The number of people opting for a pure vegan or vegetarian lifestyle has grown 500 per cent over the past decade in Canada. Buying vegan-friendly wine is predicted to become a conscious choice for a growing number of people over the next decade.
Last spring, Okanagan-based Summerhill Pyramid Winery announced it would begin to feature the term “vegan” on its front labels. At the time, winery CEO Ezra Cipes said questions about these wines had increased substantially at the winery and at retail outlets.
As it turns out, a whole lot of Canadian wines are made to vegan standards. For the most part, though, very few winery marketing departments have thought to promote them as such.
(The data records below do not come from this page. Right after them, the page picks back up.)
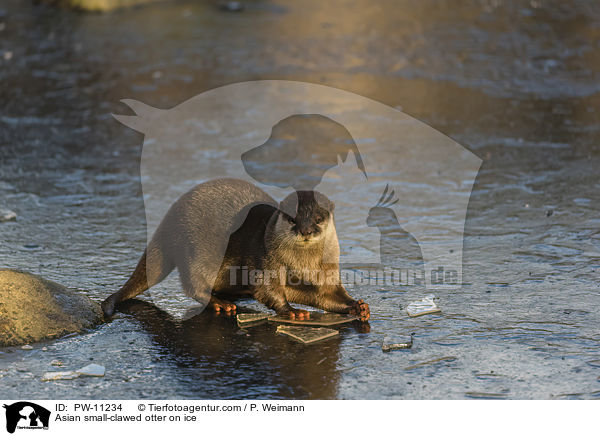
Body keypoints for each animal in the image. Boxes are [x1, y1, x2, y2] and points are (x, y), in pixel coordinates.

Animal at [101, 179, 368, 322]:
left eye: (319, 218)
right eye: (292, 219)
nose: (305, 230)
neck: (303, 265)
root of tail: (170, 217)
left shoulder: (327, 271)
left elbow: (327, 295)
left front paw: (357, 306)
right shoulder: (266, 260)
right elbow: (267, 289)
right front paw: (291, 311)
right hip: (196, 249)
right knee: (193, 284)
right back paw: (220, 303)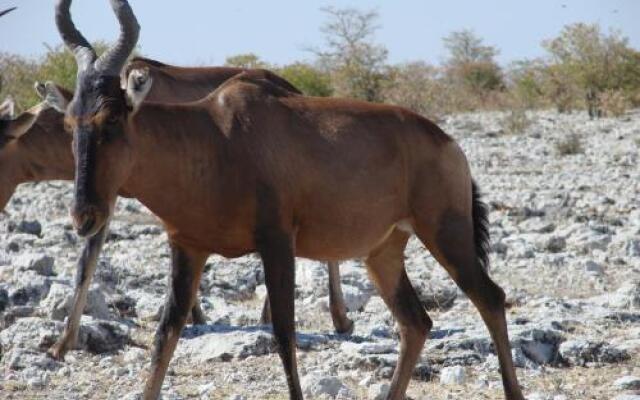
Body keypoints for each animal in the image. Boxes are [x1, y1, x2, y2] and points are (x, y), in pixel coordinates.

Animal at [47, 0, 524, 398]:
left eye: (112, 117)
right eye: (70, 122)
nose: (84, 216)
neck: (217, 135)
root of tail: (447, 142)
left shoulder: (277, 241)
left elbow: (283, 332)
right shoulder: (187, 247)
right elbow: (166, 332)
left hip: (446, 234)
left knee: (491, 298)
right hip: (383, 252)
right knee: (416, 323)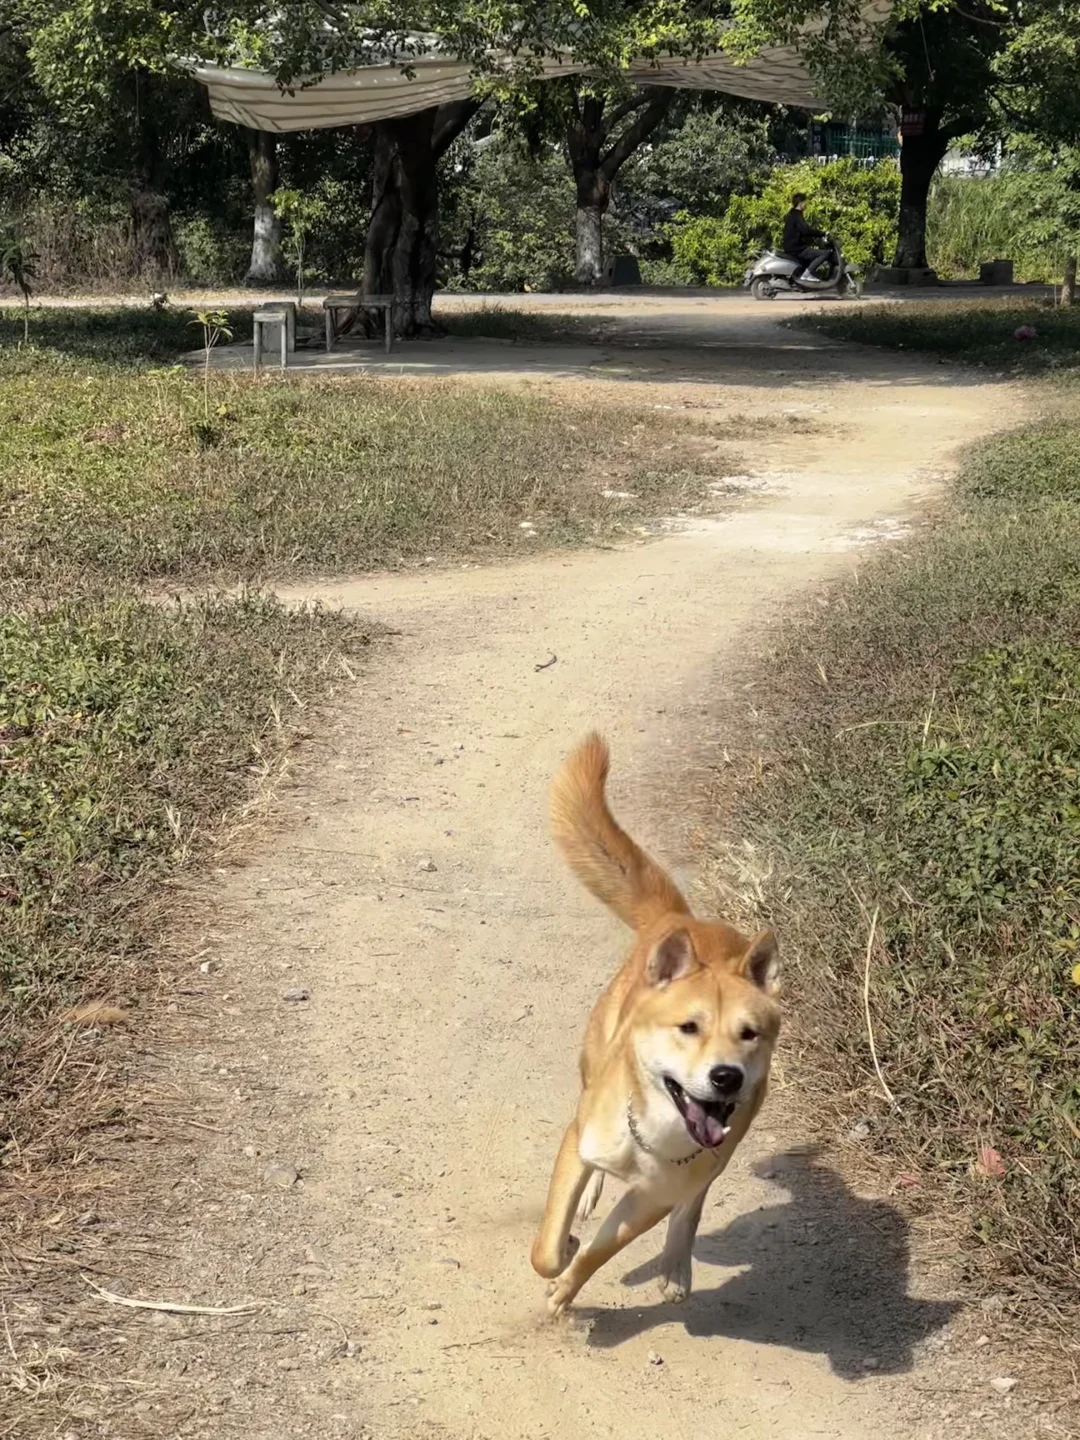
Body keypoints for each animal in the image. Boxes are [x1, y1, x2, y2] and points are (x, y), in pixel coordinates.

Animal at [535, 737, 783, 1313]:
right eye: (688, 1027)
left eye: (749, 1034)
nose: (726, 1077)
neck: (655, 1130)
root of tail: (681, 920)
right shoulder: (580, 1142)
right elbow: (549, 1249)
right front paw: (563, 1253)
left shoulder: (652, 1197)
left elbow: (600, 1252)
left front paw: (569, 1286)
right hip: (592, 1062)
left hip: (721, 1151)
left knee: (692, 1206)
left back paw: (675, 1264)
The only reliable, though incomplete, list of vegan-friendly wines appears online at www.Barnivore.com.
Harald Thiel, owner of Hidden Bench Vineyards & Winery on Niagara’s Beamsville Bench, says, “We don’t label our wines ‘vegan-friendly’; we just make them that way.”
“We use bentonite for our whites and we don’t fine or filter our reds,” Thiel says, adding that his staff are knowledgeable about his winemaking practices and can advise customers on vegan-friendly wine pairings.
Winery manager Meg McGrath adds, “Honestly, we don’t get a lot of questions about vegan wine. People are more interested to learn that we are certified organic.”
Veteran winemaker Ann Sperling concurs. All wines produced at the biodynamic Southbrook Vineyards in Niagara where she is winemaker, and all the wines she makes at her family’s certified-organic Sperling Vineyards in the Okanagan Valley, are made strictly to vegan specifications.
“It’s pretty easy to exclude animal-based products,” Sperling says. “We made the conscious decision to be vegan-friendly. We just don’t advertise it.”
“I’m philosophically opposed to fining because it ‘removes stuff’,” she says. “When you’re working with great vineyards, you want to keep it all in.”
Jim Clark, president of Colio Estate Winery of the Lake Erie North Shore appellation in southwestern Ontario tells me, “Vegan wines have not been on my radar. You are the first person to ask me about them. So, I asked around the office: our office staff have had two questions and our winemaker, Alison Christ, fields questions about once a week.”
“We only use bentonite in our winery,” Clark adds, “so, basically, all our VQA wines are vegan-friendly.”
Although you might never know it, it appears that vegan wines are everywhere.
“We are not deliberately vegan-friendly, we’re vegan by coincidence,” says Darryl Brooker, general manager of Mission Hill Family Estate Winery. He adds that because of all the questions he was getting over the past 15 years, he penned a stock standard response that clearly states, “None of our wines are made with animal products.”
Conclusion: yes, vegan wines are a thing … and you can find them if you try.